Exercise description: After going through the data, give the number of lines that contain the word "imprese" as your sole answer.

[Extracted page text data]

== Segment start ==

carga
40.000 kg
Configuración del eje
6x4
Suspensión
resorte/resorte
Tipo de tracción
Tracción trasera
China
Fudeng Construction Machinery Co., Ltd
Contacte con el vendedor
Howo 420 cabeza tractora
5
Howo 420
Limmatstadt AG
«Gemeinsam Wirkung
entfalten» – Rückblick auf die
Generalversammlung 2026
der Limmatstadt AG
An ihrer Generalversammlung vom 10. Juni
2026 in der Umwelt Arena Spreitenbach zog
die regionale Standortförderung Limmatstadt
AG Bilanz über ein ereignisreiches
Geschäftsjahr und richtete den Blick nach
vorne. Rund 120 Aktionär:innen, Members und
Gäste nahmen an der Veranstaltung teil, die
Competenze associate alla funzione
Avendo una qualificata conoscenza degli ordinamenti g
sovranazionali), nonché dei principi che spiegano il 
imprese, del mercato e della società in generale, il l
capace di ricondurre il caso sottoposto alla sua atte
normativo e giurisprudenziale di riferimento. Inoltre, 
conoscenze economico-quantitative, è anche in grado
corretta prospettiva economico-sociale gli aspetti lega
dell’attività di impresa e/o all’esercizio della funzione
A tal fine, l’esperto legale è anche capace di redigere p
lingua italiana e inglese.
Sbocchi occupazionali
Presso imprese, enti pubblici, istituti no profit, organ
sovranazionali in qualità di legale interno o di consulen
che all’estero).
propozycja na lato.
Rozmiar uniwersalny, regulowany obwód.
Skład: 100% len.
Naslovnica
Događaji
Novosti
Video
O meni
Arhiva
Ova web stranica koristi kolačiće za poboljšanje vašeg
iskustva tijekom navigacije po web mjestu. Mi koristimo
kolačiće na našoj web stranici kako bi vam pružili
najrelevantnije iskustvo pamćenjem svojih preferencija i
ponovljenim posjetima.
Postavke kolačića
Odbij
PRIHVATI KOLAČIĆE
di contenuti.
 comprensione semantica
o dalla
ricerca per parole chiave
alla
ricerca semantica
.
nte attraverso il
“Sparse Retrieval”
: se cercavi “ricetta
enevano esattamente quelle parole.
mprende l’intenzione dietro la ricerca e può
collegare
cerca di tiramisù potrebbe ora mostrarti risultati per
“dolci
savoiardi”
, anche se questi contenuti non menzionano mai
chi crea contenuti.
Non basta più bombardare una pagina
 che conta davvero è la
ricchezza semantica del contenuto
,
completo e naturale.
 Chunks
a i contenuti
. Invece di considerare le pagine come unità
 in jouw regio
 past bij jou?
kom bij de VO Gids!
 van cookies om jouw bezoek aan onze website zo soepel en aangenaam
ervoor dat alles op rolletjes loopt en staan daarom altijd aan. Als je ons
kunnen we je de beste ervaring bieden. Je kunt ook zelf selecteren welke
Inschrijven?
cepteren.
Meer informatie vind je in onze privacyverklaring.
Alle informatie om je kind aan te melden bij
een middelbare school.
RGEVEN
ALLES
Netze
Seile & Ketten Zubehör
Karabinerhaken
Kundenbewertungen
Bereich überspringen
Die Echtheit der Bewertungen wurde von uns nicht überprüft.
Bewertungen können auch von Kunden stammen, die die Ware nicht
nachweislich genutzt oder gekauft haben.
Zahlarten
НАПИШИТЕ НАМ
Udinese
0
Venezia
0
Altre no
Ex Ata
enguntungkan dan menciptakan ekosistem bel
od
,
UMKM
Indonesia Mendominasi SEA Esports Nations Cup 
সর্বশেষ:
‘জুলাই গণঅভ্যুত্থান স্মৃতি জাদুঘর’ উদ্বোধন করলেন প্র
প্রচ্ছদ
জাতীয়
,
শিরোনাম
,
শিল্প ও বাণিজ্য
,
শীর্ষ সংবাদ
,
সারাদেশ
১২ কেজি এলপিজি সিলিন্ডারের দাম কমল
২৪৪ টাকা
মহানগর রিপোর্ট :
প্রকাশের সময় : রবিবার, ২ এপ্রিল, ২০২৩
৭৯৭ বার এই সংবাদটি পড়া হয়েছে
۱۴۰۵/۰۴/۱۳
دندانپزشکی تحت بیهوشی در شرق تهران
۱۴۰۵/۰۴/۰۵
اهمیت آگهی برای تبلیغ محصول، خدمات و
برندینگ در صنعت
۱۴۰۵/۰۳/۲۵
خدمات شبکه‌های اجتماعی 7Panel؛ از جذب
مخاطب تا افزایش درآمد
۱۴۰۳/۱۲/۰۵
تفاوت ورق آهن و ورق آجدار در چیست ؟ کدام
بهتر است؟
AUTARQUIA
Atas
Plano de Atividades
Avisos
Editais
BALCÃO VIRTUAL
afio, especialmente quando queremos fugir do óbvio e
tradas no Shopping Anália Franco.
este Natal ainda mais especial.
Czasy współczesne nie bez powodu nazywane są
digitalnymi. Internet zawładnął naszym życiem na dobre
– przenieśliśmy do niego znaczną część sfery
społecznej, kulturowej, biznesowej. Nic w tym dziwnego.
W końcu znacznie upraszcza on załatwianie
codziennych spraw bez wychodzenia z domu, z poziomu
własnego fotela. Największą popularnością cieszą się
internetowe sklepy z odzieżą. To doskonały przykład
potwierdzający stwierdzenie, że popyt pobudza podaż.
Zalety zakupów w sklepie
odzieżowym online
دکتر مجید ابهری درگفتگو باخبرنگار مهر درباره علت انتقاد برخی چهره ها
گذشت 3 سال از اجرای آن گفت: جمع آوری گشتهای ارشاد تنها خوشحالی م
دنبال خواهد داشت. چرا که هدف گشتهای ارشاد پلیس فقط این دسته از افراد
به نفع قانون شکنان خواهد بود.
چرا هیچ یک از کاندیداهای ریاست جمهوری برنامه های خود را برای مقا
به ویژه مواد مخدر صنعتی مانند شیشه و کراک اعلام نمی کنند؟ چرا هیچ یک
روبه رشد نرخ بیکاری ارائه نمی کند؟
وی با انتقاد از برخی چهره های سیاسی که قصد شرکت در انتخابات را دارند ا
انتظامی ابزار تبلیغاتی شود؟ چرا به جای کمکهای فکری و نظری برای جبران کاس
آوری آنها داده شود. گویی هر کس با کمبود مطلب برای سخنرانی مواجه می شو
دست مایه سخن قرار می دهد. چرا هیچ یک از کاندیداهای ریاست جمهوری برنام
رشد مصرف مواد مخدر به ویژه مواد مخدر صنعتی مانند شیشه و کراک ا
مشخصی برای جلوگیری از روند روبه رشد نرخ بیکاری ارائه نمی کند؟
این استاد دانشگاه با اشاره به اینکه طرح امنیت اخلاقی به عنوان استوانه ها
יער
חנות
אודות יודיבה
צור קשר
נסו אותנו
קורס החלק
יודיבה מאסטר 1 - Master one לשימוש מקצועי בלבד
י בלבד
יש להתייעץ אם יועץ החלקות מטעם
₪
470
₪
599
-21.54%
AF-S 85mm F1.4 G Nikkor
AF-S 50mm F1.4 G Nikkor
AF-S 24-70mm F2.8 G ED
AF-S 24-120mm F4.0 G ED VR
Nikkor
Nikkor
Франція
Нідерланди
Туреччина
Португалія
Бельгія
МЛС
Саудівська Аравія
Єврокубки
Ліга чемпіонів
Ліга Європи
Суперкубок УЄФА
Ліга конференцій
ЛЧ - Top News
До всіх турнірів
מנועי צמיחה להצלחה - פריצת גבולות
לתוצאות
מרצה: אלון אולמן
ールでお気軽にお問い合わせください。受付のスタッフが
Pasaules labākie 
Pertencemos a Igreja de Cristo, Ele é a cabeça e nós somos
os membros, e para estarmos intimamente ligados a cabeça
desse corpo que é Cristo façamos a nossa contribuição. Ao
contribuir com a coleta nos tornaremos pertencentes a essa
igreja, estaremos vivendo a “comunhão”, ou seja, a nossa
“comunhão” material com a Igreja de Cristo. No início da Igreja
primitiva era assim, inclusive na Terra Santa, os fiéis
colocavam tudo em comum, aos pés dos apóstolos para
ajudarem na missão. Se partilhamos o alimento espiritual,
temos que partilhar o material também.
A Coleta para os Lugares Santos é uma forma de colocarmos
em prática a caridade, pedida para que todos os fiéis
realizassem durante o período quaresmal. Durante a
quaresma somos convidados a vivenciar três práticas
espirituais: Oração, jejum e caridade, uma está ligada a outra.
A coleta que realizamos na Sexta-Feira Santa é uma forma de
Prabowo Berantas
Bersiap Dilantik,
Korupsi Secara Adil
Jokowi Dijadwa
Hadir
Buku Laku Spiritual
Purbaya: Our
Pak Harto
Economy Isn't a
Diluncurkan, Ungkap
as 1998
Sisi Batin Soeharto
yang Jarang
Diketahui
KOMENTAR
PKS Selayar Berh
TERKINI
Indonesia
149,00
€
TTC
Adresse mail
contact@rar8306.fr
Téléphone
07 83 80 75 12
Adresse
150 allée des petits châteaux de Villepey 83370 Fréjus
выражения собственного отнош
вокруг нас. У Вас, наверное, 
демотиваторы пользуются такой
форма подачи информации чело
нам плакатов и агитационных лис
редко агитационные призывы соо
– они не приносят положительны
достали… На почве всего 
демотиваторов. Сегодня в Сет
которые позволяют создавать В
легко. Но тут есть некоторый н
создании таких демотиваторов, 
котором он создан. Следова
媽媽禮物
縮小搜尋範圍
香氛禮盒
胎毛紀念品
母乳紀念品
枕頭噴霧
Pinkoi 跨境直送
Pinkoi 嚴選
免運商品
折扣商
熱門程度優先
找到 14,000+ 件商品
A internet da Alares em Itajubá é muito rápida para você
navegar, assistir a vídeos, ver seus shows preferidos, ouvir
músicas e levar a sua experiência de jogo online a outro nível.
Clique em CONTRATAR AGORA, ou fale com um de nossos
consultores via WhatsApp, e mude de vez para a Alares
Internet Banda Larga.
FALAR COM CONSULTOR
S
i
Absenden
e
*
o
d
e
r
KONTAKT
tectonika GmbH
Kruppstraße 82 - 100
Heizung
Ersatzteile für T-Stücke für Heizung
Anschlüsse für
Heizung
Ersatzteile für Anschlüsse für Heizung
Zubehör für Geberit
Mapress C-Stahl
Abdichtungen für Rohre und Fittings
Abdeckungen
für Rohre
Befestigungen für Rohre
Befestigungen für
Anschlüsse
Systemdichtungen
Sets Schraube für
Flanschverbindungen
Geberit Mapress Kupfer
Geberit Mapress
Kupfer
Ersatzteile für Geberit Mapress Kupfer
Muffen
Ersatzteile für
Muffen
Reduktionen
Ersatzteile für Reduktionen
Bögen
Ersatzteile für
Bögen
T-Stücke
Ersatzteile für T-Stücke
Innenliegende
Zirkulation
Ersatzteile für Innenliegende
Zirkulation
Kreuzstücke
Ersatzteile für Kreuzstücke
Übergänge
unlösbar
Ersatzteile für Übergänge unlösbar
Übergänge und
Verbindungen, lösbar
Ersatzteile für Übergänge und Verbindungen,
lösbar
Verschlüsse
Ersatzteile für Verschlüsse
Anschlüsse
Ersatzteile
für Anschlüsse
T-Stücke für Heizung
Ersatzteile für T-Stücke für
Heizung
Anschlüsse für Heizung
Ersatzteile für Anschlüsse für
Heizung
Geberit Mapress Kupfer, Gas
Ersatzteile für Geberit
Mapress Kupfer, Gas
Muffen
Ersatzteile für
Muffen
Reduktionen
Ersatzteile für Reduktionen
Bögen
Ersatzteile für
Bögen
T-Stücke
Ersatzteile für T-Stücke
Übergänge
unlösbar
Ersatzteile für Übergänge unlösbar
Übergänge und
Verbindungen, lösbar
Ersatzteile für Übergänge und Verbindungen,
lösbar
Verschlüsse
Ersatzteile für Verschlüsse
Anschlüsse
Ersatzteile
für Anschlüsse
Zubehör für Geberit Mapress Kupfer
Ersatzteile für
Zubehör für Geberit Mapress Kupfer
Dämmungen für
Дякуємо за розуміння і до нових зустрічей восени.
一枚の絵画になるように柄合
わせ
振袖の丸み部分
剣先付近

== Segment end ==

Expected answer: 2